Officials under fire
The police said more than 1,200 people had been arrested, most in London, since the frenzy of violence that began Saturday. The situation eased only after thousands of police reinforcements flooded the streets of London and other major cities.
The violence prompted widespread criticism of police for an ineffective initial response and deeper failures, including corruption and collusion exposed by the broadening phone-hacking scandal.
Few members of British society were spared: Politicians came under fire for failing to break off summer vacations immediately to confront events; and they in turn denounced a society that has allowed hooliganism, public drunkenness and gang culture, including thuggish behavior toward the weak and disabled.

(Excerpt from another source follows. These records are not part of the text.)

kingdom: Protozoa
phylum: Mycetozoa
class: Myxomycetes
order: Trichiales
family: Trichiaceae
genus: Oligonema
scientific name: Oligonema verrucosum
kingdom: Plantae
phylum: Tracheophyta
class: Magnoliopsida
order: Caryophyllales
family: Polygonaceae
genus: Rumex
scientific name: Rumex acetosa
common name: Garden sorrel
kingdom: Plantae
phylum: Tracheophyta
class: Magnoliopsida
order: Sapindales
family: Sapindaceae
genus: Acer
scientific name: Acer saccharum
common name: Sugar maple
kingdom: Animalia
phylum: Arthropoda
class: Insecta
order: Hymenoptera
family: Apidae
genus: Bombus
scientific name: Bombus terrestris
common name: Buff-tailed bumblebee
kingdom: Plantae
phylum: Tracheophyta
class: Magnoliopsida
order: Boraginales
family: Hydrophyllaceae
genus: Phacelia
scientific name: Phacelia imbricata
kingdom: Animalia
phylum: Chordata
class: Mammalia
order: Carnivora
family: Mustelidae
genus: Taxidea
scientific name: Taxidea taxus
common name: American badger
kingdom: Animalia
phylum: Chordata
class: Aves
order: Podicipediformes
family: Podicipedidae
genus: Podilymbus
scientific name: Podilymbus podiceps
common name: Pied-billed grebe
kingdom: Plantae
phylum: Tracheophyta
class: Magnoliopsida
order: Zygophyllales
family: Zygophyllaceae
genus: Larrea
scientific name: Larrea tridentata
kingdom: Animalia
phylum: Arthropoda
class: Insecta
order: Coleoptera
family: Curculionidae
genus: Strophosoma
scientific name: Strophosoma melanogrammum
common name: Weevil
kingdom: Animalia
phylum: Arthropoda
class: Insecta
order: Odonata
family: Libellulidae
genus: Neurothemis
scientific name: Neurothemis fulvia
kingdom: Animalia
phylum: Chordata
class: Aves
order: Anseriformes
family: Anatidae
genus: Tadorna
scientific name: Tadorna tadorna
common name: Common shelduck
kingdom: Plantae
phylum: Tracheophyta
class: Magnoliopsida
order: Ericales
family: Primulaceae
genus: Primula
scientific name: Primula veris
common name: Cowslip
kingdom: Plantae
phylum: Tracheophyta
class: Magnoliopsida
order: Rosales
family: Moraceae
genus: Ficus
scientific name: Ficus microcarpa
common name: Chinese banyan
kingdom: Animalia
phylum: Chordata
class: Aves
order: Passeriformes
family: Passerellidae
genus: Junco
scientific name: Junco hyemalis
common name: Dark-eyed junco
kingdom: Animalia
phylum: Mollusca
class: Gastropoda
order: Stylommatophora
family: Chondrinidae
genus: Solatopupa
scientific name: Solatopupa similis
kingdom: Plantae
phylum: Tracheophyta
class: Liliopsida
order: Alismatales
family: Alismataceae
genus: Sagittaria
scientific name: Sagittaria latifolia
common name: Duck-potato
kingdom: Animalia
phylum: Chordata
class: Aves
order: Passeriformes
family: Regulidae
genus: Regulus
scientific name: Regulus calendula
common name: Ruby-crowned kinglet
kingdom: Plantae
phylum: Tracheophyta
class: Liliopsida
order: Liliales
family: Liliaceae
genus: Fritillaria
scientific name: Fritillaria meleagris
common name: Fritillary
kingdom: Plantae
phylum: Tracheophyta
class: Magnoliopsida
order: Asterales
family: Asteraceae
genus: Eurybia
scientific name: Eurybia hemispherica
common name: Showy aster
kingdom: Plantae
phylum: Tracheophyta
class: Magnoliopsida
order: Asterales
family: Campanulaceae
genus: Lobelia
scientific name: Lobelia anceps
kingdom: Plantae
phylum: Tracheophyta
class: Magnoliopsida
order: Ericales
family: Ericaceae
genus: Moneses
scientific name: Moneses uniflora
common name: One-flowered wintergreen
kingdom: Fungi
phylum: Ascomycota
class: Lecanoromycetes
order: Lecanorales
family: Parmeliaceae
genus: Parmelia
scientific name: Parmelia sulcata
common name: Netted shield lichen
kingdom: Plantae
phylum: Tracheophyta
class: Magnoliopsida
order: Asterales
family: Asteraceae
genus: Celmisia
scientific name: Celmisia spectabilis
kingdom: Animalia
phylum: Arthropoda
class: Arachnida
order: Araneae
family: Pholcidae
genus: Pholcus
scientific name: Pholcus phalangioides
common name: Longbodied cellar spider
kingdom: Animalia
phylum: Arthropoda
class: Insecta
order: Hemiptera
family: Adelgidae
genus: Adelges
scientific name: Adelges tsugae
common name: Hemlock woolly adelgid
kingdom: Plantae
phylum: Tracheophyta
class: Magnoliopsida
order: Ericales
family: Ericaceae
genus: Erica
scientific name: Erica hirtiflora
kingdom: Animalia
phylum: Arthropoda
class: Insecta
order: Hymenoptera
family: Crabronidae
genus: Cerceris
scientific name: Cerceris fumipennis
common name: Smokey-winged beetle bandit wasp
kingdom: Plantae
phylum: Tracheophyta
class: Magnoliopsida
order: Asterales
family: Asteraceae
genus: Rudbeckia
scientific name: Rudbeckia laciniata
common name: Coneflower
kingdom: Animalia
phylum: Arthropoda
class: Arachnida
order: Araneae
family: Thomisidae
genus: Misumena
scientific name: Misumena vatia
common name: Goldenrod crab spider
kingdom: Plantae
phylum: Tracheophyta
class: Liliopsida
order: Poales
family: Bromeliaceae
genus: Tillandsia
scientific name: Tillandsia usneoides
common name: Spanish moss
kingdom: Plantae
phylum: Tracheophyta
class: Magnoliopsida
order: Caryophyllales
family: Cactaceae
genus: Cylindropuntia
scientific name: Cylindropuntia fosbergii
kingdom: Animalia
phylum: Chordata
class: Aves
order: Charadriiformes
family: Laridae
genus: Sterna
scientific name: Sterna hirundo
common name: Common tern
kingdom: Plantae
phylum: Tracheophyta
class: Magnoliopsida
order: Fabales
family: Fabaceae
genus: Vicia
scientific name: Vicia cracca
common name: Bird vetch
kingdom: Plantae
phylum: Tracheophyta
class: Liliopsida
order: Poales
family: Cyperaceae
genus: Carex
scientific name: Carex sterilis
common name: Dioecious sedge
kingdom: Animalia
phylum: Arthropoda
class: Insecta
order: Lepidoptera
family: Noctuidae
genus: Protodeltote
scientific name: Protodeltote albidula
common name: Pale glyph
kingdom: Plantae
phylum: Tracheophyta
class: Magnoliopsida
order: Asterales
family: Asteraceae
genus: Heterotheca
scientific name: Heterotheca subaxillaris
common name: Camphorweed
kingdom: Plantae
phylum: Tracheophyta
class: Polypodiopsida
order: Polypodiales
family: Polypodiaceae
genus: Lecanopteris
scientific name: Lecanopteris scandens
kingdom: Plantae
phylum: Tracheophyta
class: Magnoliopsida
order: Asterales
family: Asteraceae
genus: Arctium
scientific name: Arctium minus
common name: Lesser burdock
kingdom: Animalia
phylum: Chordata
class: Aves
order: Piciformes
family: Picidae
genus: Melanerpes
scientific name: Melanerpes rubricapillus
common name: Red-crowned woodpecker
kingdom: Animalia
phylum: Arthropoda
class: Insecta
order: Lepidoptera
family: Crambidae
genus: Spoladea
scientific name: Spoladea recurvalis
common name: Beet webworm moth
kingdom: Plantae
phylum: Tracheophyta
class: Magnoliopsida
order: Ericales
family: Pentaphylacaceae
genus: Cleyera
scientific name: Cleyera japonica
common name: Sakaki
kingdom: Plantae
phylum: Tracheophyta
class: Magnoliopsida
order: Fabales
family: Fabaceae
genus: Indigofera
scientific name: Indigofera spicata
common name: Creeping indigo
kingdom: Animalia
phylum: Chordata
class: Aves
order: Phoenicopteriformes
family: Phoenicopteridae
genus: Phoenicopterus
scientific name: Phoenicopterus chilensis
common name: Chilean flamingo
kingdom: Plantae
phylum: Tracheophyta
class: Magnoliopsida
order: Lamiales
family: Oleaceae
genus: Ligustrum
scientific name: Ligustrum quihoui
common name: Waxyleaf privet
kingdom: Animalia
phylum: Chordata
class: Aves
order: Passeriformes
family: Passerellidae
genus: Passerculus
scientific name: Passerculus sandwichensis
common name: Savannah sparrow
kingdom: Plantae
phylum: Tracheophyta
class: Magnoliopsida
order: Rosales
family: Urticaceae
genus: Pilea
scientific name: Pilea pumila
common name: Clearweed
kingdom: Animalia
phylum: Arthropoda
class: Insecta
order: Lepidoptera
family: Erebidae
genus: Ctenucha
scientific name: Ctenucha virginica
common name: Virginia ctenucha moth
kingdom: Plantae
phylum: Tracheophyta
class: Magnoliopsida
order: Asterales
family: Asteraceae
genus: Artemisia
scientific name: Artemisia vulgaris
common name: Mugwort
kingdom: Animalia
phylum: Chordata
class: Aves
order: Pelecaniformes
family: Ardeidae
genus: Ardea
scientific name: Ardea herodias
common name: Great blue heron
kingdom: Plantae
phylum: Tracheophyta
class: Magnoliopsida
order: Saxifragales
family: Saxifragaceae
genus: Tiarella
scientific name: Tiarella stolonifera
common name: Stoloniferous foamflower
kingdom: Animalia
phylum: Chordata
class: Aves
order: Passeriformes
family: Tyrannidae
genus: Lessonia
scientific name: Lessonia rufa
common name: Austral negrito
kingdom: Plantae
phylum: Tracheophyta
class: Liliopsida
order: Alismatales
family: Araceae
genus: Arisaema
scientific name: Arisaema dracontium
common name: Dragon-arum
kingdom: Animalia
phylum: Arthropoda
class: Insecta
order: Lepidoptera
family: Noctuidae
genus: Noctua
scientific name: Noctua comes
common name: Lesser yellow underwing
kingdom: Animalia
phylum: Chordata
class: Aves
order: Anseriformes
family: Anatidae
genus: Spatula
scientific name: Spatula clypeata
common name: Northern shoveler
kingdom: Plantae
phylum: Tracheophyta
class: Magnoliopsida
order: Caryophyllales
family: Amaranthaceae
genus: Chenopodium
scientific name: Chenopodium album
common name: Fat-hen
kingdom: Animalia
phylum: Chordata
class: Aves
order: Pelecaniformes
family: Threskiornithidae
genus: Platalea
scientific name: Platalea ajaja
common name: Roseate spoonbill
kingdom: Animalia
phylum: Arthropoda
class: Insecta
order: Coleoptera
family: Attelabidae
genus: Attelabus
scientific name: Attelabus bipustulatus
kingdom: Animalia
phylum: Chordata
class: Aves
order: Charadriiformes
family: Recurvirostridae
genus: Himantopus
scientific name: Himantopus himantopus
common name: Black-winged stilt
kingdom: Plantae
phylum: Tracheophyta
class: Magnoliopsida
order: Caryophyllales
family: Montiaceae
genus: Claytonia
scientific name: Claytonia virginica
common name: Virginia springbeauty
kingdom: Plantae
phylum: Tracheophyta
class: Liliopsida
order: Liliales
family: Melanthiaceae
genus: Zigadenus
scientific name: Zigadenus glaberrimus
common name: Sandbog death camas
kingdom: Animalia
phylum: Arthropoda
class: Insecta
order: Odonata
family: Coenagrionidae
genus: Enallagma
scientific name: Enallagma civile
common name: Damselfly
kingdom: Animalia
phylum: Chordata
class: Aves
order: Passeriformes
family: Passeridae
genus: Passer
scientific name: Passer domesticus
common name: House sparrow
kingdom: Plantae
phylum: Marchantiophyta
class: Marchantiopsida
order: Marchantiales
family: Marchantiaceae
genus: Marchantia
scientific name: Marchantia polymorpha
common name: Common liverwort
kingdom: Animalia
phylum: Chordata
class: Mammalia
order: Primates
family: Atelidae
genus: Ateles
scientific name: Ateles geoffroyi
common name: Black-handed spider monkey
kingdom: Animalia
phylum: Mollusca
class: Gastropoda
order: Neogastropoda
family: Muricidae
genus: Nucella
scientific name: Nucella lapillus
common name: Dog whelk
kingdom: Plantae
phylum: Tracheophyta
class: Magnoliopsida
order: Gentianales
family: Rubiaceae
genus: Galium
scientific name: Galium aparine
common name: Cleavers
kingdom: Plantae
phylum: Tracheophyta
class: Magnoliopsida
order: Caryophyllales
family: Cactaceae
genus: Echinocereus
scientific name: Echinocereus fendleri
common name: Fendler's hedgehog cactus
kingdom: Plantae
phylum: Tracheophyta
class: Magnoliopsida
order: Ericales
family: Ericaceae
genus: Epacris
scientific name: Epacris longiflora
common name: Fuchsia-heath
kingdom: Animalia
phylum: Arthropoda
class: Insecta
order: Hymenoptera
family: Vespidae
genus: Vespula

For the first time, Cameron said police commanders had acknowledged they had misjudged the situation at first and deployed too few officers.
“Initially the police treated the situation too much as a public order issue, rather than essentially one of crime,” he told the lawmakers, blaming a wide social breakdown for the violence.
“This is not about poverty, it’s about culture,” he said, “a culture that glorifies violence, shows disrespect to authority, and says everything about rights but nothing about responsibilities.”
A spokesman for London’s Metropolitan Police, widely known as Scotland Yard, confirmed that facial-recognition technology was at authorities’ disposal, although he gave few details.
The spokesman, who spoke on condition of anonymity, said that generally, the technology would be used only to help identify those suspected of serious crimes, such as assault, and that in most cases disseminating photographs to the general public remains a cheaper and more effective way of finding suspects.
The facial-recognition technology used by police treats the human face like a grid, measuring the distance between a person’s nose, eyes, lips and other features. It has recently been upgraded, according to an article published last year in Scotland Yard’s bimonthly magazine, “The Job.”
The March 2010 article said the new program has been shown to work far better than older versions of the technology, with one expert quoted as saying it had shown promise in identifying people from high-quality, face-on shots taken off surveillance photographs, mobile phones, passports or the Internet.
A law-enforcement official said that to use the technology “you have to have a good picture of a suspect and it is only useful if you have something to match it against. In other words, the suspect already has to have a previous criminal record.”
He also spoke on condition of anonymity.
In another effort to identify suspects, police have released two dozen photos and videos to the picture-sharing website Flickr, where they’ve gathered more than 400,000 hits. Some of those photographs have also been published by Britain’s tabloid press. The Sun recently plastered them across its front page, along with a headline urging readers to report looters to the police.
The photographs on Flickr are mainly grainy images pulled from cameras, which may not be of much use to face-matching software. But detectives were scanning the Web for pictures of high-quality photographs of rioters’ faces, according to photojournalist Guilherme Zauith, who witnessed some of the disturbances in London and later posted images of clashes to the Internet.
Zauith said he was recently contacted by a London detective “saying that they saw my photos online and if I could send it to them to help to identify the people.”
Zauith said he gave the photos to the detective.
The West Midlands police were trying another approach: driving a van equipped with a large screen displaying 50 images of suspects through Birmingham.
Police said the “Digi-Van” will stop at key locations around the city to give shoppers and commuters a good look at the photographs in hopes they can help identify suspects.
Facial-recognition technology is widely employed by free-to-use websites such as Facebook and Google’s Picasa photo-sharing program.
Such programs have been of increasing interest to authorities. A person with the Olympic planning committee, speaking on condition of anonymity, said facial-recognition software was being considered for use as a security measure during the Olympic Games.